Friday, March 3, 2017

Some Short Tracks Would be Bertter Off Dead


By: John Douglas Jr.

Now this might cause some arms to flail around like wacky inflatable tube men, or it may make some brains function for the first time in a while. Either way I'm not really sure I care anymore. The fact is, going to your local Saturday night short track is now more dangerous than ever. Before we get too far in to this, let me make a couple things clear.

MY father and Grandfather were racers and I have followed pretty much every form of Motorsports in the world since I was old enough to have conscious thought. I have written for a dirt racing publication for six years. A position I just stepped down from after this year's Dirtcar Nationals in Florida. I'm no outsider with an opinion. I'm an insider with some STERN advice for every track promoter in the country.

After seeing the way WRG handled the incidents in Florida, it makes me question how "professional" weekly short track racing safety NEEDS to be. To be fair, WRG did not oversee both incidents. The ASCoC had their 410 sprint car incident earlier in the week, with a car exiting the speedway into an empty fan area off turn two. 

The part that BOGGLES MY MIND, is the fact that when the same thing happened during WRG's 410 WoO Sprint show, and people actually got injured badly enough to require a MEDI-VAC helicopter to land and perform CPR on one of the fans, WRG decided to move people from the section and keep on racing. Like someone hadn't nearly been crushed by a flipping sprint car. It was shameful.

Dear "The Show Must Go On" supporters. Sometimes the show MUST STOP. There is a difference between a driver risking their life to do what they love, and a fan REASONABLY risking injury from flying debris etc. FULL CARS flying into and flipping through grandstands is NOT ACCEPTABLE. 

No excuse will ever justify pushing those cars back on to the speedway and continuing to race that night. Yeah some fans might get pissy and whine about a refund. Give it to them, then ban them from coming back. 

Why? Because they care more about their money than the well-being of other race fans, and they sure as hell don't have their priorities in life straight. 

That being said, here's the real wake up call for every person who enters a short track. If you tell the owner you're not coming back until YOU feel safe, and you stick to that, they have only a couple of options. Fix the damn safety, or close down. 

Here is a perfect example. I will not name the local facility, but here in NY, a certain dirt track with a lot of NASCAR history to it has a fence post right next to the starters stand with an 8 inch gash down the side. Not very structurally sound. It's been that way for three years. Luckily no one's hit it yet. Give it time.... 

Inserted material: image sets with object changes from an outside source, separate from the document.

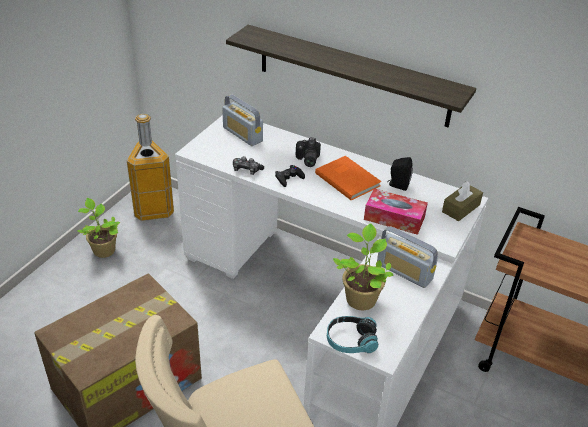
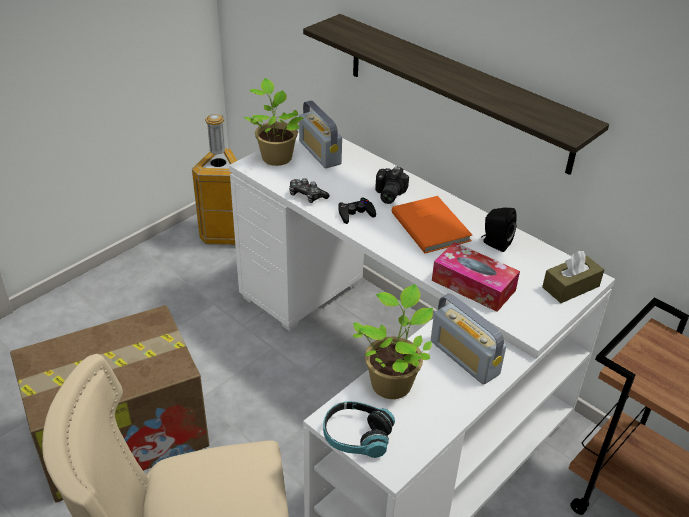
camera: 15 degrees right, 0 degrees up
(103, 249) = (151, 271): potted plant -> potted plant (276, 156)

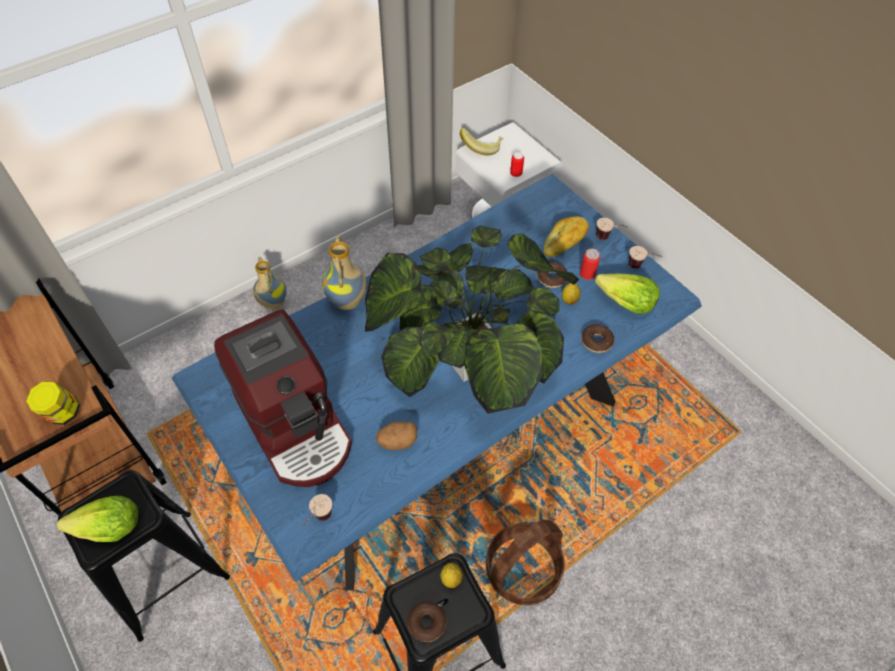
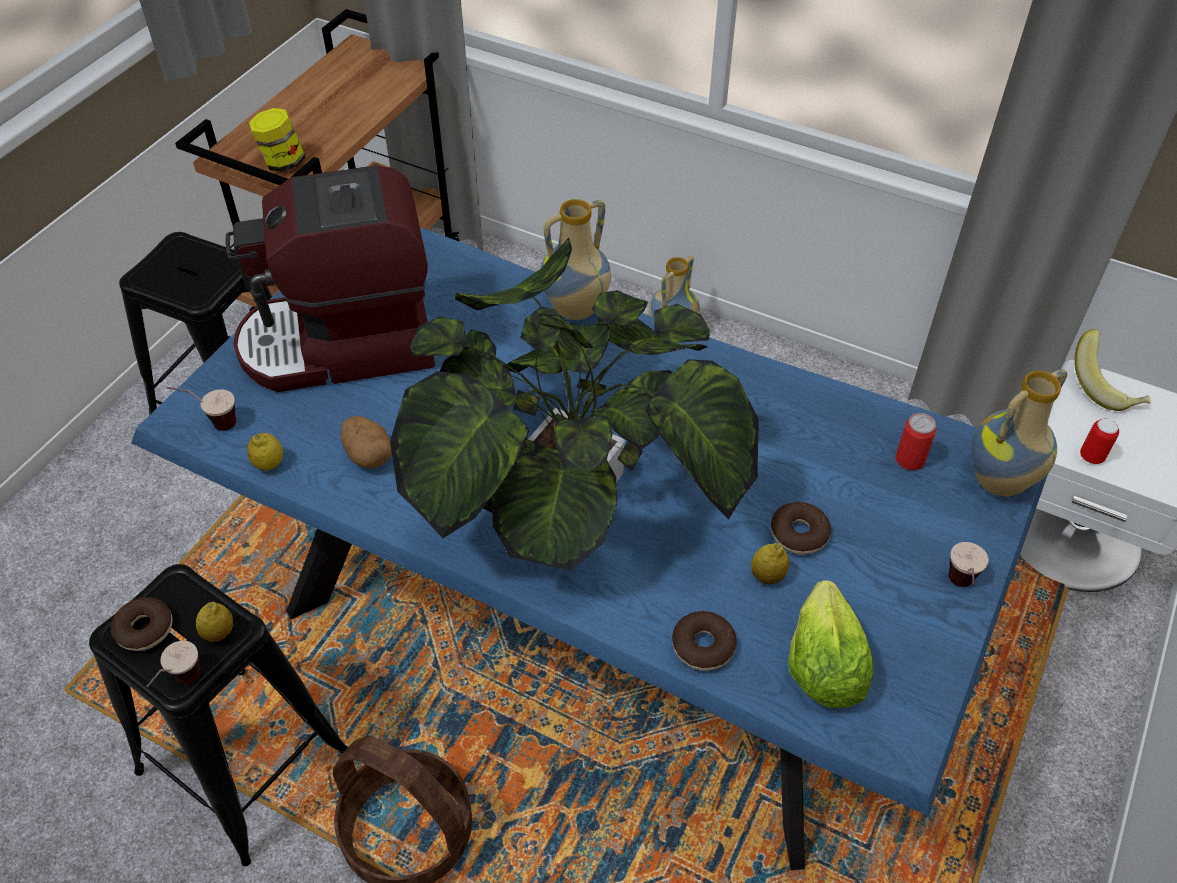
camera: 65 degrees right, 5 degrees down
(109, 528) = (173, 275): lettuce -> none
(297, 426) = (343, 345): coffee machine -> coffee machine turned 45 degrees clockwise
(373, 497) = (269, 464): none -> lemon
(559, 197) = (1000, 482): none -> vase
(565, 242) = (897, 526): bread -> none
(587, 274) = (848, 583): can -> can (910, 459)
(640, 268) = (929, 665): cup -> cup (181, 687)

Now I want you the race fan to do something. Open your eyes. Instead of guzzling down Old Milwaukee's as fast as you possibly can, wait for a bit. Look around you. Take stock of what you see. I guarantee you'll start finding things that just aren't safe. AT ALL. 

I am not asking for 900ft high fences with SAFER barriers and COT cars like NASCAR did after Dale Earnhardt Sr.'s death. But when you have the same fence since 1978, and the cars are going faster than ever, you deserve to have your ass sued. PERIOD.

Short track promoters of the world, fix your shit. If you don't you'll probably cause something you'll have to live with the rest of your lives. And yeah. The blame will ONLY fall on your shoulders. No one else's.